Data extracted from a collection
▼

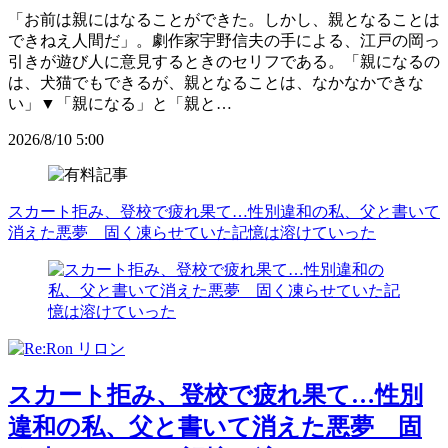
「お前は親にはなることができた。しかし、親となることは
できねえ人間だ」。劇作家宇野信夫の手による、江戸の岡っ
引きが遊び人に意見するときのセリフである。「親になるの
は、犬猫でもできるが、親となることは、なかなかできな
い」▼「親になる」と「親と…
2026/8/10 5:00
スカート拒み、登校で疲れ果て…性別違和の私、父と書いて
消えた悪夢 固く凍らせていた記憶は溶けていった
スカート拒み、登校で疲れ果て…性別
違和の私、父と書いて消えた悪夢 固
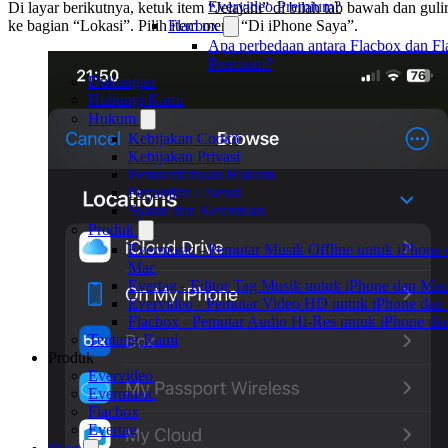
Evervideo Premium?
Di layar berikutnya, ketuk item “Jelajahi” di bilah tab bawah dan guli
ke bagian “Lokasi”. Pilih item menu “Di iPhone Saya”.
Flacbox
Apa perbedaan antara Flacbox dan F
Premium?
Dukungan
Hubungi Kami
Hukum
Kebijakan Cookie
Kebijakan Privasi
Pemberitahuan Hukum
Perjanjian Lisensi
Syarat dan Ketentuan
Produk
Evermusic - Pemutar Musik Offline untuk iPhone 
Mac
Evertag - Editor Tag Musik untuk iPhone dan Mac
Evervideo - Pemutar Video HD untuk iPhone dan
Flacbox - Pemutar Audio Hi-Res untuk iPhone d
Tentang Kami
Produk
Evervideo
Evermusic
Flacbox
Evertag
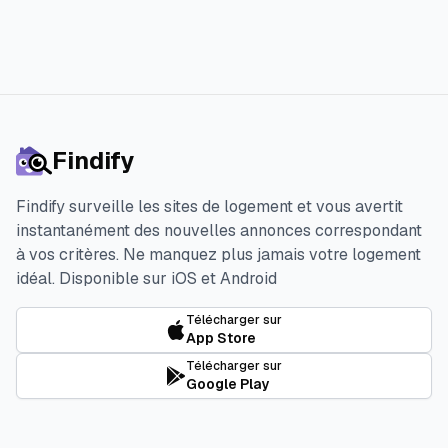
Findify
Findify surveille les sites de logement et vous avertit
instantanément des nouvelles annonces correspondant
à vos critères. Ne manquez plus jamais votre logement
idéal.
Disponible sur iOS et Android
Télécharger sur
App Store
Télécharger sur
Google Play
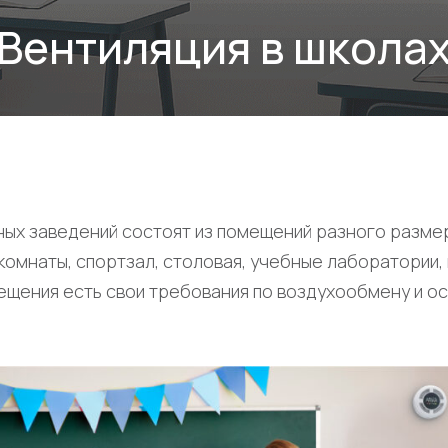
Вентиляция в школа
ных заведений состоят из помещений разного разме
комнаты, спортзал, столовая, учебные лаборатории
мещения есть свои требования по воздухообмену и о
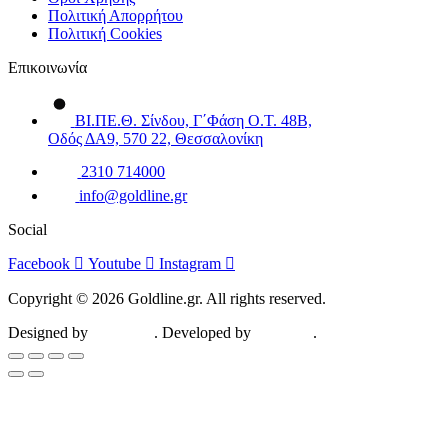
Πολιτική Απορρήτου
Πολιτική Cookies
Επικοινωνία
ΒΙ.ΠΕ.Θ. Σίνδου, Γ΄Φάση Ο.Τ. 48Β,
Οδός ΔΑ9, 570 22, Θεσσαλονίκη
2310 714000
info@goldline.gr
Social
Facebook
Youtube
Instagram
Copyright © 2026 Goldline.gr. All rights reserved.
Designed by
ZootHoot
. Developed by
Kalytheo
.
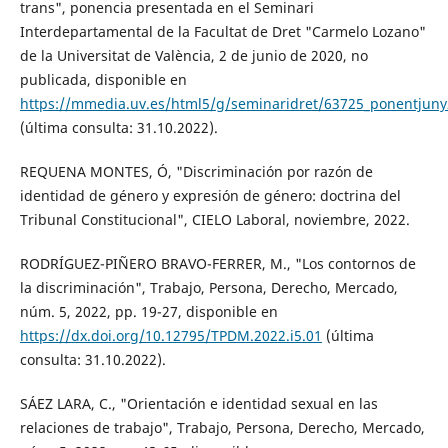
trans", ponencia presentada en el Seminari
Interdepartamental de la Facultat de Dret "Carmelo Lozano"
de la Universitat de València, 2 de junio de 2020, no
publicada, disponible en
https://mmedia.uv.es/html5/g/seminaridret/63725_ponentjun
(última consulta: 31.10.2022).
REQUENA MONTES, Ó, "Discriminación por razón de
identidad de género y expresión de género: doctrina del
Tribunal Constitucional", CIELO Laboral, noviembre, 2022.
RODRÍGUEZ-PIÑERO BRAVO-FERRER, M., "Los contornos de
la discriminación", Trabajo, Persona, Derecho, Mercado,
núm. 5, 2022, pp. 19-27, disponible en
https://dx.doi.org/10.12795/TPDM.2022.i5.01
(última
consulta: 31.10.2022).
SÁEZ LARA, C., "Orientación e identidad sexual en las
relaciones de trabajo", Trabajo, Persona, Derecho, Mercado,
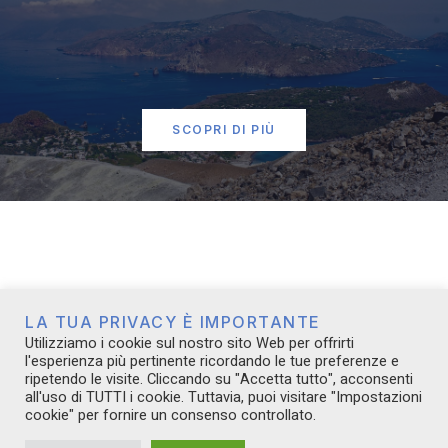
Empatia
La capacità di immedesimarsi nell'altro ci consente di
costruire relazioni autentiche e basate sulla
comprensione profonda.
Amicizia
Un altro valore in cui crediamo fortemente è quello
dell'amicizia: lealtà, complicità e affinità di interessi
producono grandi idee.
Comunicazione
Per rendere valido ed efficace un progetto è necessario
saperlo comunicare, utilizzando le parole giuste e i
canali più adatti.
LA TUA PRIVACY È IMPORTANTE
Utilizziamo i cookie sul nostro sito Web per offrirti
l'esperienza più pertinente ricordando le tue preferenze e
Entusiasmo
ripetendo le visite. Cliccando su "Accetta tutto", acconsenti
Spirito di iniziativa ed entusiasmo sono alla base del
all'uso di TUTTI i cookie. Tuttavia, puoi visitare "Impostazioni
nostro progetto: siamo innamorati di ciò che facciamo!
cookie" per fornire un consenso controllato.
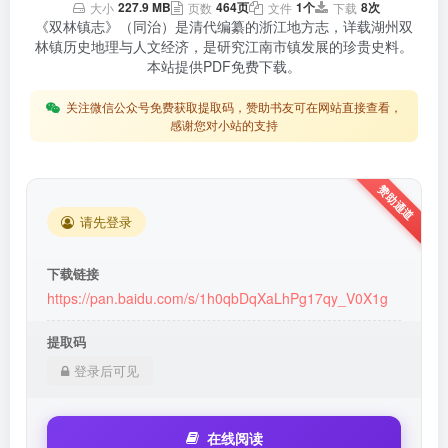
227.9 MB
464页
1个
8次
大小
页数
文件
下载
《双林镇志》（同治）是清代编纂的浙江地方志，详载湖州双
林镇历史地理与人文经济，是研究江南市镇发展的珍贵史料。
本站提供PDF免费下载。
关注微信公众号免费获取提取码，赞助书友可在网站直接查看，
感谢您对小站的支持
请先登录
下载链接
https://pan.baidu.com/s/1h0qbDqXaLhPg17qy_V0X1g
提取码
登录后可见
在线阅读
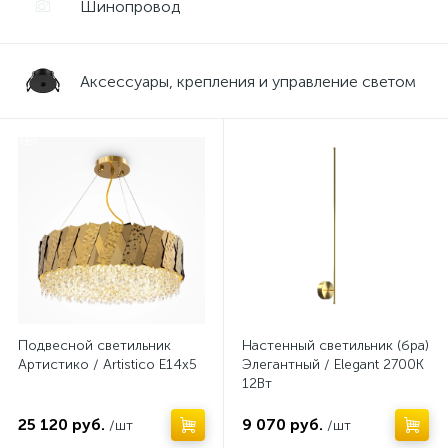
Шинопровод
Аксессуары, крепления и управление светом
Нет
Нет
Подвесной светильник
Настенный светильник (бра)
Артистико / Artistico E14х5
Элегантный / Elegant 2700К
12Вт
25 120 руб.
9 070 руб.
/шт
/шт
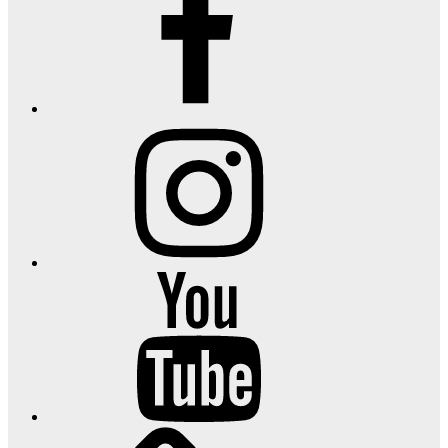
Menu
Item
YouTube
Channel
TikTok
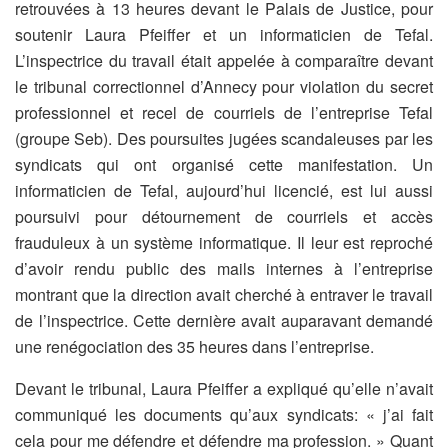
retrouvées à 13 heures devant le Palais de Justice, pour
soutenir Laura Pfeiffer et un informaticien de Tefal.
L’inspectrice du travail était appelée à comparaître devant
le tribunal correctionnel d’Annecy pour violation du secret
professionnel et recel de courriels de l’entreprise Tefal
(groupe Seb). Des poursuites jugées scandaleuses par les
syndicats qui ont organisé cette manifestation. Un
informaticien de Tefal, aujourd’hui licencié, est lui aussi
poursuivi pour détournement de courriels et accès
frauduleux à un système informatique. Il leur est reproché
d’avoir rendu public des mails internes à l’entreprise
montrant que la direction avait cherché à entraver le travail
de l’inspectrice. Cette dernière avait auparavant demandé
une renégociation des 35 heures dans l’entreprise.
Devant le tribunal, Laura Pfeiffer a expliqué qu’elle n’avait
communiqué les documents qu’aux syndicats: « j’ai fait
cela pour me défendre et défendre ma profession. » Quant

▲

Exercise details:
Your task is an exact transcription of all the data, minus the pictures.

Task response:
「お前は親にはなることができた。しかし、親となることは
できねえ人間だ」。劇作家宇野信夫の手による、江戸の岡っ
引きが遊び人に意見するときのセリフである。「親になるの
は、犬猫でもできるが、親となることは、なかなかできな
い」▼「親になる」と「親と…
2026/8/10 5:00
スカート拒み、登校で疲れ果て…性別違和の私、父と書いて
消えた悪夢 固く凍らせていた記憶は溶けていった
スカート拒み、登校で疲れ果て…性別
違和の私、父と書いて消えた悪夢 固
Evervideo Premium?
Di layar berikutnya, ketuk item “Jelajahi” di bilah tab bawah dan guli
ke bagian “Lokasi”. Pilih item menu “Di iPhone Saya”.
Flacbox
Apa perbedaan antara Flacbox dan F
Premium?
Dukungan
Hubungi Kami
Hukum
Kebijakan Cookie
Kebijakan Privasi
Pemberitahuan Hukum
Perjanjian Lisensi
Syarat dan Ketentuan
Produk
Evermusic - Pemutar Musik Offline untuk iPhone 
Mac
Evertag - Editor Tag Musik untuk iPhone dan Mac
Evervideo - Pemutar Video HD untuk iPhone dan
Flacbox - Pemutar Audio Hi-Res untuk iPhone d
Tentang Kami
Produk
Evervideo
Evermusic
Flacbox
Evertag
Findify
Findify surveille les sites de logement et vous avertit
instantanément des nouvelles annonces correspondant
à vos critères. Ne manquez plus jamais votre logement
idéal.
Disponible sur iOS et Android
Télécharger sur
App Store
Télécharger sur
Google Play
Вентиляция в школа
ных заведений состоят из помещений разного разме
комнаты, спортзал, столовая, учебные лаборатории
мещения есть свои требования по воздухообмену и о
Πολιτική Απορρήτου
Πολιτική Cookies
Επικοινωνία
ΒΙ.ΠΕ.Θ. Σίνδου, Γ΄Φάση Ο.Τ. 48Β,
Οδός ΔΑ9, 570 22, Θεσσαλονίκη
2310 714000
info@goldline.gr
Social
Facebook
Youtube
Instagram
Copyright © 2026 Goldline.gr. All rights reserved.
Designed by
ZootHoot
. Developed by
Kalytheo
.
trans", ponencia presentada en el Seminari
Interdepartamental de la Facultat de Dret "Carmelo Lozano"
de la Universitat de València, 2 de junio de 2020, no
publicada, disponible en
https://mmedia.uv.es/html5/g/seminaridret/63725_ponentjun
(última consulta: 31.10.2022).
REQUENA MONTES, Ó, "Discriminación por razón de
identidad de género y expresión de género: doctrina del
Tribunal Constitucional", CIELO Laboral, noviembre, 2022.
RODRÍGUEZ-PIÑERO BRAVO-FERRER, M., "Los contornos de
la discriminación", Trabajo, Persona, Derecho, Mercado,
núm. 5, 2022, pp. 19-27, disponible en
https://dx.doi.org/10.12795/TPDM.2022.i5.01
(última
consulta: 31.10.2022).
SÁEZ LARA, C., "Orientación e identidad sexual en las
relaciones de trabajo", Trabajo, Persona, Derecho, Mercado,
Empatia
La capacità di immedesimarsi nell'altro ci consente di
costruire relazioni autentiche e basate sulla
comprensione profonda.
Amicizia
Un altro valore in cui crediamo fortemente è quello
dell'amicizia: lealtà, complicità e affinità di interessi
producono grandi idee.
Comunicazione
Per rendere valido ed efficace un progetto è necessario
saperlo comunicare, utilizzando le parole giuste e i
canali più adatti.
LA TUA PRIVACY È IMPORTANTE
Utilizziamo i cookie sul nostro sito Web per offrirti
l'esperienza più pertinente ricordando le tue preferenze e
Entusiasmo
ripetendo le visite. Cliccando su "Accetta tutto", acconsenti
Spirito di iniziativa ed entusiasmo sono alla base del
all'uso di TUTTI i cookie. Tuttavia, puoi visitare "Impostazioni
nostro progetto: siamo innamorati di ciò che facciamo!
cookie" per fornire un consenso controllato.
227.9 MB
464页
1个
8次
大小
页数
文件
下载
《双林镇志》（同治）是清代编纂的浙江地方志，详载湖州双
林镇历史地理与人文经济，是研究江南市镇发展的珍贵史料。
本站提供PDF免费下载。
关注微信公众号免费获取提取码，赞助书友可在网站直接查看，
感谢您对小站的支持
请先登录
下载链接
https://pan.baidu.com/s/1h0qbDqXaLhPg17qy_V0X1g
提取码
登录后可见
在线阅读
Шинопровод
Аксессуары, крепления и управление светом
Нет
Нет
Подвесной светильник
Настенный светильник (бра)
Артистико / Artistico E14х5
Элегантный / Elegant 2700К
12Вт
25 120 руб.
9 070 руб.
/шт
/шт
Menu
Item
YouTube
Channel
TikTok
retrouvées à 13 heures devant le Palais de Justice, pour
soutenir Laura Pfeiffer et un informaticien de Tefal.
L’inspectrice du travail était appelée à comparaître devant
le tribunal correctionnel d’Annecy pour violation du secret
professionnel et recel de courriels de l’entreprise Tefal
(groupe Seb). Des poursuites jugées scandaleuses par les
syndicats qui ont organisé cette manifestation. Un
informaticien de Tefal, aujourd’hui licencié, est lui aussi
poursuivi pour détournement de courriels et accès
frauduleux à un système informatique. Il leur est reproché
d’avoir rendu public des mails internes à l’entreprise
montrant que la direction avait cherché à entraver le travail
de l’inspectrice. Cette dernière avait auparavant demandé
une renégociation des 35 heures dans l’entreprise.
Devant le tribunal, Laura Pfeiffer a expliqué qu’elle n’avait
communiqué les documents qu’aux syndicats: « j’ai fait
cela pour me défendre et défendre ma profession. » Quant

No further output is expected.